HIPAA permits transferring PHI to a successor covered entity for treatment, payment, and healthcare operations without individual authorization. You should notify patients of the ownership change, identify the new custodian of records, explain how to obtain copies or request restrictions, and update your Notice of Privacy Practices. Also follow any state-specific notice rules that may set timing, method, or content requirements.

How should Business Associate Agreements be handled during the sale?

For pre-closing diligence that requires access to identifiable PHI, execute a Business Associate Agreement with the buyer or use a limited data set with a Data Use Agreement, and apply the Minimum Necessary Rule. After closing, ensure the buyer has BAAs with ongoing vendors, terminate or assign the seller’s BAAs as appropriate, and document return or destruction of PHI where services end.

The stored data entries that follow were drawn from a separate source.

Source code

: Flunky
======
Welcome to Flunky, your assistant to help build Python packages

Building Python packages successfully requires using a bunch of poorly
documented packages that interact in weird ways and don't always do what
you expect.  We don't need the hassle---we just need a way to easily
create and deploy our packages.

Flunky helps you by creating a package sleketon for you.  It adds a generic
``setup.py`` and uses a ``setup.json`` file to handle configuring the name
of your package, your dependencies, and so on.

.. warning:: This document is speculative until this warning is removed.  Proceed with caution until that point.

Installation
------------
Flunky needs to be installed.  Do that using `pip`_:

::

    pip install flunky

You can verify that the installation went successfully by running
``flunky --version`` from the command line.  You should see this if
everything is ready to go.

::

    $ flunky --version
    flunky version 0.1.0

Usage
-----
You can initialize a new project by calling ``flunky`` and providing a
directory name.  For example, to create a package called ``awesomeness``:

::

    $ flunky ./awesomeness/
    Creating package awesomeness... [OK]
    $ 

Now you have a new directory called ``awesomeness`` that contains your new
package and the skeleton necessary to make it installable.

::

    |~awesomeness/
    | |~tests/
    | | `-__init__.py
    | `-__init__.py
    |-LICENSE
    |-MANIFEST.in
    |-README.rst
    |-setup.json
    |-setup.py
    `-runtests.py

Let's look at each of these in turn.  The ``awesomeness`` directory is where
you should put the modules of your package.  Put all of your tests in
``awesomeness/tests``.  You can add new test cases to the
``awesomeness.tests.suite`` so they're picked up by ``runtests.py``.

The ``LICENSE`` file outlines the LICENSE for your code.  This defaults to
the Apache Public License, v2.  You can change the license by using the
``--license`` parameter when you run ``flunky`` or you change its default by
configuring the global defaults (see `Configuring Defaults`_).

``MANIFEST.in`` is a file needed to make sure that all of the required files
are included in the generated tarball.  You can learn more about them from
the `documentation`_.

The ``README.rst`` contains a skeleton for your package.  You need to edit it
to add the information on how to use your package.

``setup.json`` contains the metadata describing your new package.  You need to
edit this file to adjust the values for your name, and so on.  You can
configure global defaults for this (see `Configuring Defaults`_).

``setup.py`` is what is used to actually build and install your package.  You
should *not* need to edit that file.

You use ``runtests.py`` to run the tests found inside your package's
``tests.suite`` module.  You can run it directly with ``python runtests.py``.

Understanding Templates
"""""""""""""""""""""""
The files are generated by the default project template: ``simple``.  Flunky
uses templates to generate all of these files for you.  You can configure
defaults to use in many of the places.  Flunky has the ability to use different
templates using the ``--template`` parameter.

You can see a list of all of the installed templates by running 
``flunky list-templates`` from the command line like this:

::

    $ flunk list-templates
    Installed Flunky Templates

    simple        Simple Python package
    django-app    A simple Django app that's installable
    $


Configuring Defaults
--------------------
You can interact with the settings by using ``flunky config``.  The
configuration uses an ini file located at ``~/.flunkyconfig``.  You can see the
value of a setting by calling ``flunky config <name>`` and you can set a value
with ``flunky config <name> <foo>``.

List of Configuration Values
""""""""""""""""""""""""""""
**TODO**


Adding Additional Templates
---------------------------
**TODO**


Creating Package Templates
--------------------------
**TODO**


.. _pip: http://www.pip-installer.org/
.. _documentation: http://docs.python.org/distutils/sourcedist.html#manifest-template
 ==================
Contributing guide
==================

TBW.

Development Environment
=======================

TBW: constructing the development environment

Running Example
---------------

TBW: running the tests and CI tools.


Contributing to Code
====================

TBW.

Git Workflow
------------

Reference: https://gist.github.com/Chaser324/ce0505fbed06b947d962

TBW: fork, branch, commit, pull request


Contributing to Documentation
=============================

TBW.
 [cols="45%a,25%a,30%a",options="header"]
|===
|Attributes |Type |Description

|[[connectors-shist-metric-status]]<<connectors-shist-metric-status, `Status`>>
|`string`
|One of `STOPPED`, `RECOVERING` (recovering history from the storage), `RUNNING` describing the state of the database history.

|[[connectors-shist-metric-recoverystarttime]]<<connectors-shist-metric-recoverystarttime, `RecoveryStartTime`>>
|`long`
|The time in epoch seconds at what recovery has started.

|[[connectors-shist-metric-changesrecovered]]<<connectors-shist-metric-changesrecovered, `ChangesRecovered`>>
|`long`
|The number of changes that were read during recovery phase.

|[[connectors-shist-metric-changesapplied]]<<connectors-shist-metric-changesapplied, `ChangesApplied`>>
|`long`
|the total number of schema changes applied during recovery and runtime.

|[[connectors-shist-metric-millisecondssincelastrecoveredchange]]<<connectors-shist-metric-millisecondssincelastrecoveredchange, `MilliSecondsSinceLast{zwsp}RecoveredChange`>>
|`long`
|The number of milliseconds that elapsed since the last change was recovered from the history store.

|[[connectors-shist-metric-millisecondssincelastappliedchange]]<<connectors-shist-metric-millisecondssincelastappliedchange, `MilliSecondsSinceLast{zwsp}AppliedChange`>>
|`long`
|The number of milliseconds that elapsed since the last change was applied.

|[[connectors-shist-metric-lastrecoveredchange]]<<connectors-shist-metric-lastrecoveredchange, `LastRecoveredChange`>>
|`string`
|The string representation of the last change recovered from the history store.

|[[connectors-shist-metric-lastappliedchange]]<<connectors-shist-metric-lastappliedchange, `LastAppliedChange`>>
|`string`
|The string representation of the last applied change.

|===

What are the obligations for record retention after a practice sale?

Retain HIPAA documentation—such as policies, BAAs, risk analyses, and prior NPPs—for at least six years. Medical record retention periods are governed mainly by state law and payer requirements; adopt the longest applicable period in your agreement. Clearly assign the custodian of records and keep systems accessible (often read-only) so you can fulfill patient access and legal requests throughout the retention period.

How can data security be ensured when transferring patient records?

Use encrypted channels for all transfers, encrypt data at rest, enforce multi-factor authentication, and restrict access on a least-privilege basis. Validate migrations with checksums, maintain audit logs, and preserve backups until integrity is confirmed. When systems are decommissioned, sanitize or destroy media and document the process to meet HIPAA Security Rule expectations and your Data Encryption Standards.